### What you will do:
Set down the listing below verbatim, but only from its first line through the line containing "#2 housing [837,120,933,204]".
--- Provided records Enclosed Below ---
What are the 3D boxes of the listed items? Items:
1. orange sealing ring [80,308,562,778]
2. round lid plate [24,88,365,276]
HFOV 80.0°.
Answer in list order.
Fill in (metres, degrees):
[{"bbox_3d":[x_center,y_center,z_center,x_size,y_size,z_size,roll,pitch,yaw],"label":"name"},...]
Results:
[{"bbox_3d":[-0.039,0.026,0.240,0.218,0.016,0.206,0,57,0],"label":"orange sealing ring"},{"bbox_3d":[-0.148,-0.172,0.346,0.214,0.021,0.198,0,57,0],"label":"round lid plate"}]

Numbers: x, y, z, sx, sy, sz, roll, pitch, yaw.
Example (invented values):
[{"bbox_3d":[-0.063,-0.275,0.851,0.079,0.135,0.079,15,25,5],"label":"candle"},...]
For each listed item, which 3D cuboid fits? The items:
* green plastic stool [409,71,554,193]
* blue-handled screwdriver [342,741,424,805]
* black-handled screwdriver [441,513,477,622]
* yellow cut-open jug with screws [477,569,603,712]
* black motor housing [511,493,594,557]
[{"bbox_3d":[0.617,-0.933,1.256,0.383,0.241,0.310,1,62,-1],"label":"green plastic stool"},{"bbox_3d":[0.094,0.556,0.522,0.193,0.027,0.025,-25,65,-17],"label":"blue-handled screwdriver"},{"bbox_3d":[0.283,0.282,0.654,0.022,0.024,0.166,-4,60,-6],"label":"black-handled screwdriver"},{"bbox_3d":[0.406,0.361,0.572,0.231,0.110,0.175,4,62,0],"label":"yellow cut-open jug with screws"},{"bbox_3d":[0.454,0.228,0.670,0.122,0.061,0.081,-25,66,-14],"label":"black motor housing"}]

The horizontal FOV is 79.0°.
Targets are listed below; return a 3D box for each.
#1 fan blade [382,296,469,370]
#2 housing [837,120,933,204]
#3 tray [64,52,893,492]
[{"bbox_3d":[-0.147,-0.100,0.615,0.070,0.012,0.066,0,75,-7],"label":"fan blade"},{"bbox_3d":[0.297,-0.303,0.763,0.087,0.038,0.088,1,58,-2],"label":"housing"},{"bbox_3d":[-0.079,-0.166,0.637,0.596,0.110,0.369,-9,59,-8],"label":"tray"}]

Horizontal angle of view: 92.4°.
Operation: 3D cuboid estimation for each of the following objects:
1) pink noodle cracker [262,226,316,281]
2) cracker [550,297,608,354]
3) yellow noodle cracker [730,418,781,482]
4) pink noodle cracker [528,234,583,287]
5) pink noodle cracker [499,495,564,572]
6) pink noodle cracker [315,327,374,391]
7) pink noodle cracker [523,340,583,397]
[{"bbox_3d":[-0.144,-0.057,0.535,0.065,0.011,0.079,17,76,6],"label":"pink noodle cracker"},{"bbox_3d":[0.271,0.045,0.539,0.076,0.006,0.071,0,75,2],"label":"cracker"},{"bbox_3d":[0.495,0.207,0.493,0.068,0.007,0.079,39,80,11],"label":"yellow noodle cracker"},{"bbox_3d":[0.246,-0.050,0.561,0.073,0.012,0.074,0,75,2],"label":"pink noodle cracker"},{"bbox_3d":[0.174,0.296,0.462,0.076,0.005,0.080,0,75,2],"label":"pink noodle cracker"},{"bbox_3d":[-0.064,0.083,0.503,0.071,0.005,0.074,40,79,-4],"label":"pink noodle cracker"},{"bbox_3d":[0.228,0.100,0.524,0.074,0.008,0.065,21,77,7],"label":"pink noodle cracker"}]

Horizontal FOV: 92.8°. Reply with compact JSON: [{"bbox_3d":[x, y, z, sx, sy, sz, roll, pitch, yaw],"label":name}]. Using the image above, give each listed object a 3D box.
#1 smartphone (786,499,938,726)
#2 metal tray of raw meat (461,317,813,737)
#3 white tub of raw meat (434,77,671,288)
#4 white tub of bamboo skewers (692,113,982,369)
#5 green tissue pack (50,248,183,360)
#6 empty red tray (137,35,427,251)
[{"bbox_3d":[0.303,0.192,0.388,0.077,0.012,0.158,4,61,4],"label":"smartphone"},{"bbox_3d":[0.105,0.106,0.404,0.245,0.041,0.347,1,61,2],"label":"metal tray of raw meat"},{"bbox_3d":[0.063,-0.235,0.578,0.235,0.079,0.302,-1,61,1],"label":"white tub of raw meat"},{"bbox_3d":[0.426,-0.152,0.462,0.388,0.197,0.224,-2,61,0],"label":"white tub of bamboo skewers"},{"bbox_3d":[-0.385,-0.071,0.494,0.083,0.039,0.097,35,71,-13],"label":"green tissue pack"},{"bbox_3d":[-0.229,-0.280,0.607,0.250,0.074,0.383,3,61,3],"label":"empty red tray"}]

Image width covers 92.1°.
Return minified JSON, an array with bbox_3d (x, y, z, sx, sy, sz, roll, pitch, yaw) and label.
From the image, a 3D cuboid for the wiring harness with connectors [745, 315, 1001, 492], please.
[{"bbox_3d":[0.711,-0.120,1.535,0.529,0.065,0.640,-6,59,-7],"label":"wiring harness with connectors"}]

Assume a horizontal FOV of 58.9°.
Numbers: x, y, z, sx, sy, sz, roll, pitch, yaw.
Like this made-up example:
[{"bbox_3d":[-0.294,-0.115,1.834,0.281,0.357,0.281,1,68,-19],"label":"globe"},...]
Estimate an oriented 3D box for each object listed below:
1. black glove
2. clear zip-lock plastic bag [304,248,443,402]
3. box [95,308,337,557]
--- End of Enclosed Provided records ---
### Exercise response:
What are the 3D boxes of the listed items? Items:
1. orange sealing ring [80,308,562,778]
2. round lid plate [24,88,365,276]
HFOV 80.0°.
Answer in list order.
Fill in (metres, degrees):
[{"bbox_3d":[x_center,y_center,z_center,x_size,y_size,z_size,roll,pitch,yaw],"label":"name"},...]
Results:
[{"bbox_3d":[-0.039,0.026,0.240,0.218,0.016,0.206,0,57,0],"label":"orange sealing ring"},{"bbox_3d":[-0.148,-0.172,0.346,0.214,0.021,0.198,0,57,0],"label":"round lid plate"}]

Numbers: x, y, z, sx, sy, sz, roll, pitch, yaw.
Example (invented values):
[{"bbox_3d":[-0.063,-0.275,0.851,0.079,0.135,0.079,15,25,5],"label":"candle"},...]
For each listed item, which 3D cuboid fits? The items:
* green plastic stool [409,71,554,193]
* blue-handled screwdriver [342,741,424,805]
* black-handled screwdriver [441,513,477,622]
* yellow cut-open jug with screws [477,569,603,712]
* black motor housing [511,493,594,557]
[{"bbox_3d":[0.617,-0.933,1.256,0.383,0.241,0.310,1,62,-1],"label":"green plastic stool"},{"bbox_3d":[0.094,0.556,0.522,0.193,0.027,0.025,-25,65,-17],"label":"blue-handled screwdriver"},{"bbox_3d":[0.283,0.282,0.654,0.022,0.024,0.166,-4,60,-6],"label":"black-handled screwdriver"},{"bbox_3d":[0.406,0.361,0.572,0.231,0.110,0.175,4,62,0],"label":"yellow cut-open jug with screws"},{"bbox_3d":[0.454,0.228,0.670,0.122,0.061,0.081,-25,66,-14],"label":"black motor housing"}]

The horizontal FOV is 79.0°.
Targets are listed below; return a 3D box for each.
#1 fan blade [382,296,469,370]
#2 housing [837,120,933,204]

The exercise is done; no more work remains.